[Data for review]

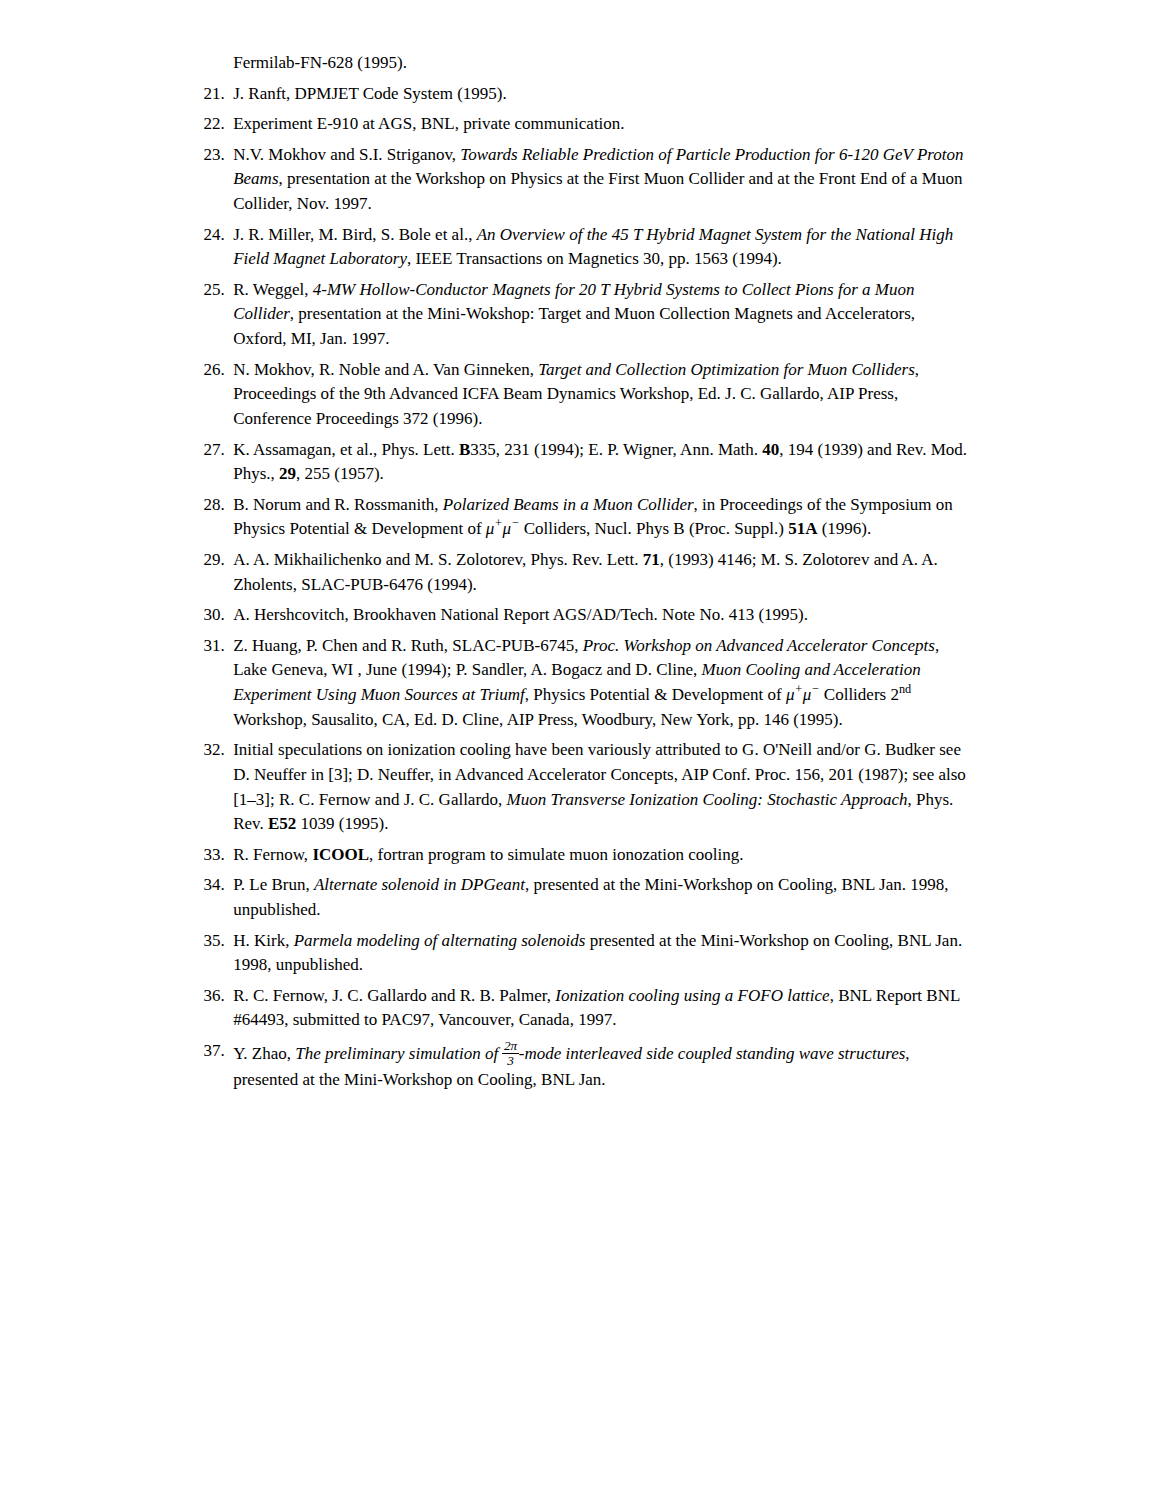Fermilab-FN-628 (1995).
J. Ranft, DPMJET Code System (1995).
Experiment E-910 at AGS, BNL, private communication.
N.V. Mokhov and S.I. Striganov, Towards Reliable Prediction of Particle Production for 6-120 GeV Proton Beams, presentation at the Workshop on Physics at the First Muon Collider and at the Front End of a Muon Collider, Nov. 1997.
J. R. Miller, M. Bird, S. Bole et al., An Overview of the 45 T Hybrid Magnet System for the National High Field Magnet Laboratory, IEEE Transactions on Magnetics 30, pp. 1563 (1994).
R. Weggel, 4-MW Hollow-Conductor Magnets for 20 T Hybrid Systems to Collect Pions for a Muon Collider, presentation at the Mini-Wokshop: Target and Muon Collection Magnets and Accelerators, Oxford, MI, Jan. 1997.
N. Mokhov, R. Noble and A. Van Ginneken, Target and Collection Optimization for Muon Colliders, Proceedings of the 9th Advanced ICFA Beam Dynamics Workshop, Ed. J. C. Gallardo, AIP Press, Conference Proceedings 372 (1996).
K. Assamagan, et al., Phys. Lett. B335, 231 (1994); E. P. Wigner, Ann. Math. 40, 194 (1939) and Rev. Mod. Phys., 29, 255 (1957).
B. Norum and R. Rossmanith, Polarized Beams in a Muon Collider, in Proceedings of the Symposium on Physics Potential & Development of μ+μ− Colliders, Nucl. Phys B (Proc. Suppl.) 51A (1996).
A. A. Mikhailichenko and M. S. Zolotorev, Phys. Rev. Lett. 71, (1993) 4146; M. S. Zolotorev and A. A. Zholents, SLAC-PUB-6476 (1994).
A. Hershcovitch, Brookhaven National Report AGS/AD/Tech. Note No. 413 (1995).
Z. Huang, P. Chen and R. Ruth, SLAC-PUB-6745, Proc. Workshop on Advanced Accelerator Concepts, Lake Geneva, WI , June (1994); P. Sandler, A. Bogacz and D. Cline, Muon Cooling and Acceleration Experiment Using Muon Sources at Triumf, Physics Potential & Development of μ+μ− Colliders 2nd Workshop, Sausalito, CA, Ed. D. Cline, AIP Press, Woodbury, New York, pp. 146 (1995).
Initial speculations on ionization cooling have been variously attributed to G. O'Neill and/or G. Budker see D. Neuffer in [3]; D. Neuffer, in Advanced Accelerator Concepts, AIP Conf. Proc. 156, 201 (1987); see also [1–3]; R. C. Fernow and J. C. Gallardo, Muon Transverse Ionization Cooling: Stochastic Approach, Phys. Rev. E52 1039 (1995).
R. Fernow, ICOOL, fortran program to simulate muon ionozation cooling.
P. Le Brun, Alternate solenoid in DPGeant, presented at the Mini-Workshop on Cooling, BNL Jan. 1998, unpublished.
H. Kirk, Parmela modeling of alternating solenoids presented at the Mini-Workshop on Cooling, BNL Jan. 1998, unpublished.
R. C. Fernow, J. C. Gallardo and R. B. Palmer, Ionization cooling using a FOFO lattice, BNL Report BNL #64493, submitted to PAC97, Vancouver, Canada, 1997.
Y. Zhao, The preliminary simulation of 2π 3-mode interleaved side coupled standing wave structures, presented at the Mini-Workshop on Cooling, BNL Jan.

[/Data for review]

Every line from the one containing "R. C. Fernow, J." through the end of the entries above must be echoed exactly, with both ends kept.

R. C. Fernow, J. C. Gallardo and R. B. Palmer, Ionization cooling using a FOFO lattice, BNL Report BNL #64493, submitted to PAC97, Vancouver, Canada, 1997.
Y. Zhao, The preliminary simulation of 2π 3-mode interleaved side coupled standing wave structures, presented at the Mini-Workshop on Cooling, BNL Jan.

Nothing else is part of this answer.